Oprah Winfrey and many others speak up for the silenced voices during Golden Globes | YUYU YUYU

Oprah Winfrey and many others speak up for the silenced voices during Golden Globes

Maximilliano Onofre January 8, 2018 January 8th, 2018

This year’s Golden Globe were unlike any other. Although host Seth Meyer’s had promised no jokes about President Trump and his administration, the Globes were not without political talk. The discussion was led by the women of the #MeToo movement and the anti-sexual harassment group, Time’s Up.

Most of the attendees of tonight wore black in solidarity of the #MeToo movement; the coordinated wardrobes were part of an organized blackout by the Time’s Up campaign. Part of the efforts also included fighting sexual harassment, assault and inequality for women in all kinds of workplaces. More than 300 people in the entertainment industry raised over $15 million for a legal defense fund for those who have experienced workplace harassment. (To donate to the fund, click here: Time’s Up)

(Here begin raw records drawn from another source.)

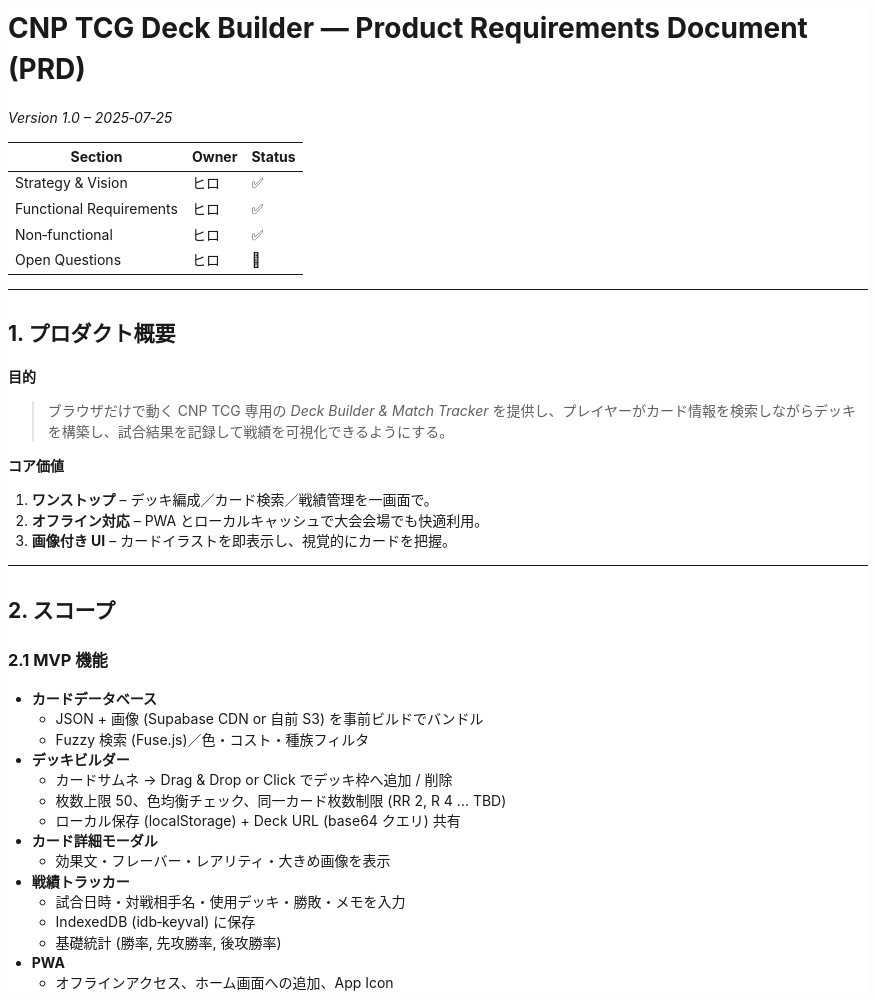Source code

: # CNP TCG Deck Builder — Product Requirements Document (PRD)

*Version 1.0 – 2025‑07‑25*

| Section                 | Owner | Status |
| ----------------------- | ----- | ------ |
| Strategy & Vision       | ヒロ    | ✅      |
| Functional Requirements | ヒロ    | ✅      |
| Non‑functional          | ヒロ    | ✅      |
| Open Questions          | ヒロ    | 🚧     |

---

## 1. プロダクト概要

**目的**

> ブラウザだけで動く CNP TCG 専用の *Deck Builder & Match Tracker* を提供し、プレイヤーがカード情報を検索しながらデッキを構築し、試合結果を記録して戦績を可視化できるようにする。

**コア価値**

1. **ワンストップ** – デッキ編成／カード検索／戦績管理を一画面で。
2. **オフライン対応** – PWA とローカルキャッシュで大会会場でも快適利用。
3. **画像付き UI** – カードイラストを即表示し、視覚的にカードを把握。

---

## 2. スコープ

### 2.1 MVP 機能

- **カードデータベース**
  - JSON + 画像 (Supabase CDN or 自前 S3) を事前ビルドでバンドル
  - Fuzzy 検索 (Fuse.js)／色・コスト・種族フィルタ
- **デッキビルダー**
  - カードサムネ → Drag & Drop or Click でデッキ枠へ追加 / 削除
  - 枚数上限 50、色均衡チェック、同一カード枚数制限 (RR 2, R 4 ... TBD)
  - ローカル保存 (localStorage) + Deck URL (base64 クエリ) 共有
- **カード詳細モーダル**
  - 効果文・フレーバー・レアリティ・大きめ画像を表示
- **戦績トラッカー**
  - 試合日時・対戦相手名・使用デッキ・勝敗・メモを入力
  - IndexedDB (idb‑keyval) に保存
  - 基礎統計 (勝率, 先攻勝率, 後攻勝率)
- **PWA**
  - オフラインアクセス、ホーム画面への追加、App Icon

“May we teach our children that speaking out without the fear of retribution is our culture’s new north star.”

-Laura Dern

This small but significant fashion blackout meant that the conversation on the red carpet was no longer dominated by who wore what but instead what those walking the carpet stood for. This conversation was continued in the speeches given through the night.

After being honored with the award for Best Supporting Actress in a Series, Limited Series or TV Movie, actress Laura Dern gave a powerful speech. Reminding her colleagues and viewers that while many of us were taught not to tattle, this simple action was normalizing silencing victims. “I urge all of us to not only support survivors and bystanders who are brave enough to tell their truth, but to promote restorative justice. May we also please protect and employ them. May we teach our children that speaking out without the fear of retribution is our culture’s new north star.”

The highlight of the night was Oprah Winfrey’s speech during her acceptance for the Cecil B. DeMille Award. Winfrey gave a speech powerful enough to propel many to tweet out with the hashtag #Oprah2020. Though it is unknown if Winfrey will run in the next race for the presidency, this speech was powerful enough to see her as a potentially formidable candidate.

Winfrey spoke about wanting to create inspiration for other young girls who were seeing her as the first black woman to be given the Cecil B. DeMille Award.  She recalled her story of seeing Sidney Poitier receive the award in 1964, and feeling pride at seeing a black man win.

In her speech, Winfrey spoke about up for the women who did not have a voice to speak up for themselves. Saying, “I want tonight to express gratitude to all the women who have endured years of abuse and assault because they, like my mother, had children to feed and bills to pay and dreams to pursue. They’re the women whose names we’ll never know.,” she recognized the platform she has to speak up for others.

So I want all the girls watching here, now, to know that a new day is on the horizon!”

-Oprah Winfrey

She ended the speech by talking about Recy Taylor, a woman who had been sexually assaulted in her youth and had recently passed. Taylor had previously worked with Rosa Parks to try to convict her abusers but who was unable to do anything significant to these men.

Winfrey acknowledged that the work of women who are willing to speak up was what was changing the stories for women like Taylor in present time saying, “A new day is no the horizon! And when that new day finally dawns, it will be because of a lot of magnificent women…and some pretty phenomenal men, …[will] become the leaders who take us to the time when nobody ever has to say ‘Me too’ again.”

However, Winfrey was not alone in her openness about politics. After Winfrey’s speech, Natalie Portman called out the lack of female nominees when presenting the Best Director Category. Before reading the names of the nominees, Portman said, “here are the all-male nominees,” which elicited shock among her peers. It was during the ending of the awards ceremony that Barbara Streisand reminded everyone that she is still the only woman to have won a Globe for directing… back in 1984.

Though these were not the only significant and politically charged moments of the night, they showed the spirit of a changing industry that is working to better itself.